Frontline use of rituximab biosimilars plus chemotherapy in patients with follicular lymphoma (FL) is more costly than a regimen of obinutuzumab (Gazyva) plus chemotherapy, investigators reported, based on a decision-analytic modeling study.
The study was conducted by assuming biosimilar rituximab agents were used in place of reference rituximab in the GALLIUM trial, which evaluated originator rituximab (Rituxan) vs obinutuzumab, both in conjunction with chemotherapy in the upfront setting. Rituximab is an older therapy, approved for first-line treatment of FL in 1997, and obinutuzumab was approved for advanced untreated FL in 2017.
GALLIUM provided evidence for longer progression-free survival (PFS) for patients with untreated, advanced FL who received the obinutuzumab regimen (G+chemo) vs the rituximab regimen, although grade 3-5 adverse events were more numerous with obinutuzumab. The 3-year PFS results from GALLIUM were 80.0% vs 73.3% for patients on G+chemo vs the rituximab regimen, respectively (HR 0.66; CI, 0.51-0.85; P = .001).
Investigators used GALLIUM as a model to evaluate potential savings and improvement in quality adjusted life years (QALY) for the rituximab biosimilars Truxima (Ra+chemo) and Ruxience (Rp+chemo). In the context of QALYs gained and cost savings that accrued from delayed disease progression, G+chemo proved to be the more cost-effective treatment, they said.
The model suggested that G+chemo would result in longer PFS and overall survival vs the rituximab biosimilar–based regimens (Table).
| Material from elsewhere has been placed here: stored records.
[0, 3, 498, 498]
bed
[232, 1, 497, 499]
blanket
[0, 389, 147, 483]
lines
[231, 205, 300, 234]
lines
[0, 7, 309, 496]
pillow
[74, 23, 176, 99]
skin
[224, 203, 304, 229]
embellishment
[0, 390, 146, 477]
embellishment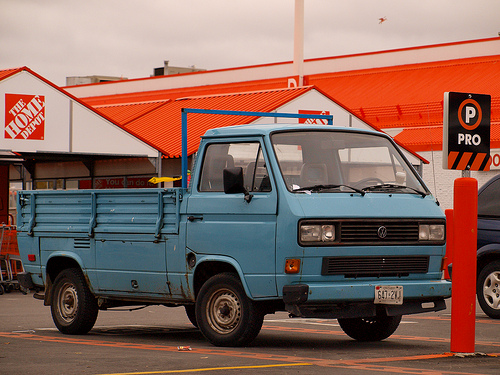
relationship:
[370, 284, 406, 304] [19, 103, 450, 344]
license plate of truck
Although the overall cost of rituximab-biosimilar plus chemo options was less than for G+chemo, the incremental cost effectiveness ratio (ICER) for G+chemo was within commonly accepted thresholds for cost-effectiveness.
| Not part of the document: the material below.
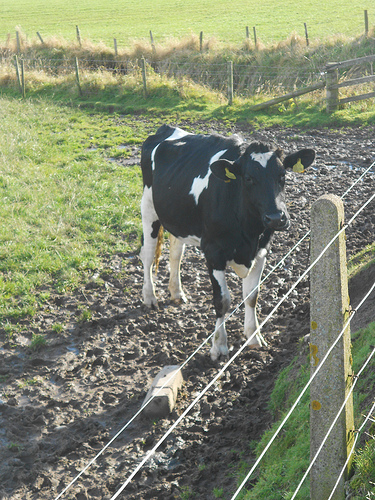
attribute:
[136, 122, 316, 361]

“Our results from the model indicate that G+chemo continues to offer good economic value, including improved patient outcomes, compared with R+chemo or equivalents based on rituximab biosimilars, and that value-based policy decisions should consider G+chemo as standard of care for patients with untreated FL,” the authors wrote.
A chief factor driving the cost-effectiveness outcome for G+chemo in GALLIUM was the “significant and clinically meaningful difference in PFS,” which the authors noted contributed to the additional QALYs deriving from use of this regimen.
Second, although the incremental costs of G+chemo vs Ra+chemo ($26,978) and Rp+chemo ($21,562) were higher, these differences were not high enough to undermine willingness to pay for the higher cost treatment, based on QALY thresholds. By contrast, in the original GALLIUM trial, the ICER for G+chemo vs the originator rituximab product plus chemo was $2300.
In addition, a cost savings of $7050 was attributed to the delay in disease progression afforded by G+chemo regimen.
Reference
Spencer SJ, Guzauskas GF, Felizzi F, et al. Cost-effectiveness of obinutuzumab versus rituximab biosimilars for previously untreated follicular lymphoma. J Manag Care Spec Pharm. Published online February 17, 2021. doi:10.18553/jmcp.2021.20424.